Question: What's the best upper bound on $p(n,d)$ as a function of $n$ and $d$?  I care most about the regime $d \gg 1$, $n \in O(\operatorname{poly}(d))$.
 A: It's not too bad to see that the probability is at most $2n^2 e^{-d/2e}$.  Let $x_1,\ldots,x_n$ be the points.  We will use a union bound, so it is sufficient to examine the probability that $x_1$ is in the convex hull of $x_2,\ldots,x_n$.  This happens if and only if there are $\lambda_j \in [0,1]$ with $\sum \lambda_j = 1$ and $$x_1 = \sum_{j = 2}^n \lambda_j x_j\,.$$
Take an inner product with $x_1$ to see that this implies $$\| x_1 \|_2^2 = \sum_{j = 2}^n \lambda_j \langle x_1, x_j \rangle.$$
Thus $$P(x_1 \in \mathrm{conv}(x_2,\ldots,x_n)) \leq P( \|x_1\|^2 \leq \max_{j \geq 2} |\langle x_1, x_j \rangle|).$$
If we divide by $\|x_1\|$, the RHS probability bound becomes
$$P\left(\|x_1\| \le \max_{j \ge 2} \left|\left<x_1/\|x_1\|, x_j \right>\right|\right).$$
$\|x_1\|^2 \sim \chi^2_d$ and $\left<x_1/\|x_1\|, x_j\right> \sim N(0,1)$, so from $\chi^2_d$ and $N(0,1)$ tail bounds we have
\begin{align*}
P(\|x_1\| \le t\sqrt{d}) &\le \left(t e^{(1-t^2)/2}\right)^d \\
P\left(\left<x_1/\|x_1\|, x_j\right> \ge t\sqrt{d}\right) &\le \frac{\left(e^{-t^2/2}\right)^d}{t\sqrt{2\pi d}}
\end{align*}
for any $t \in (0,1)$.  Matching the base of the exponents gives
\begin{align*}
t e^{(1-t^2)/2} &= e^{-t^2/2} \\
t &= e^{-1/2} \approx 0.606531
\end{align*}
whence union bounding shows
\begin{align*}P(x_1 \in \mathrm{conv}(x_2,\ldots,x_n))

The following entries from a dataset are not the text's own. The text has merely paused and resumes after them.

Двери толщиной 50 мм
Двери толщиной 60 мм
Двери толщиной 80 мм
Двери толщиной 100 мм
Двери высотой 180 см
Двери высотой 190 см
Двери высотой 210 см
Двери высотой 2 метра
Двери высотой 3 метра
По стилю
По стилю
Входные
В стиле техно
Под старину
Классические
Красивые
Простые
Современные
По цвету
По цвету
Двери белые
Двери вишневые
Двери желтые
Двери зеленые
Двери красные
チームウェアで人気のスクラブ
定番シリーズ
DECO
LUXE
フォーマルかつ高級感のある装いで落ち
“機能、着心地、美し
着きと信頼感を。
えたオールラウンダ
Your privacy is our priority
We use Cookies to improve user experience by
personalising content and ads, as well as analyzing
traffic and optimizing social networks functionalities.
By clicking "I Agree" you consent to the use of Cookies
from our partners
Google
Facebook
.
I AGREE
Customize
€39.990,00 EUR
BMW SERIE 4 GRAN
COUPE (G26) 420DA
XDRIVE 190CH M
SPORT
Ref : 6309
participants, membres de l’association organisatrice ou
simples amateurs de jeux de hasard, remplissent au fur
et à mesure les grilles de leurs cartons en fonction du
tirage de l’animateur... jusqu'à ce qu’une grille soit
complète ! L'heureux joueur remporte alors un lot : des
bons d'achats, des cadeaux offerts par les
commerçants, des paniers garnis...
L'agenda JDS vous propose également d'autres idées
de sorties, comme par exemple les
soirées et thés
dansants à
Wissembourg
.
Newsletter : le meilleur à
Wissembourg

  &\le (n-1) \left(1 + \frac{1}{\sqrt{2\pi d/e}}\right) e^{-d/2e} \\
  &< 2ne^{-d/2e}
\end{align*}
and so
$$P(\exists~j \text{ s.t. }x_j \in \mathrm{conv}(x_1,\ldots,x_{j-1},x_{j+1},\ldots,x_n)) < 2n^2 e^{-d/2e}.$$
I do not know if this is optimal, but it's worth noting that it's basically the strategy you suggested.  When $n$ is exponentially large in $d$ the probability does not tend to $0$ provided the exponent is big enough, which is where this bound breaks.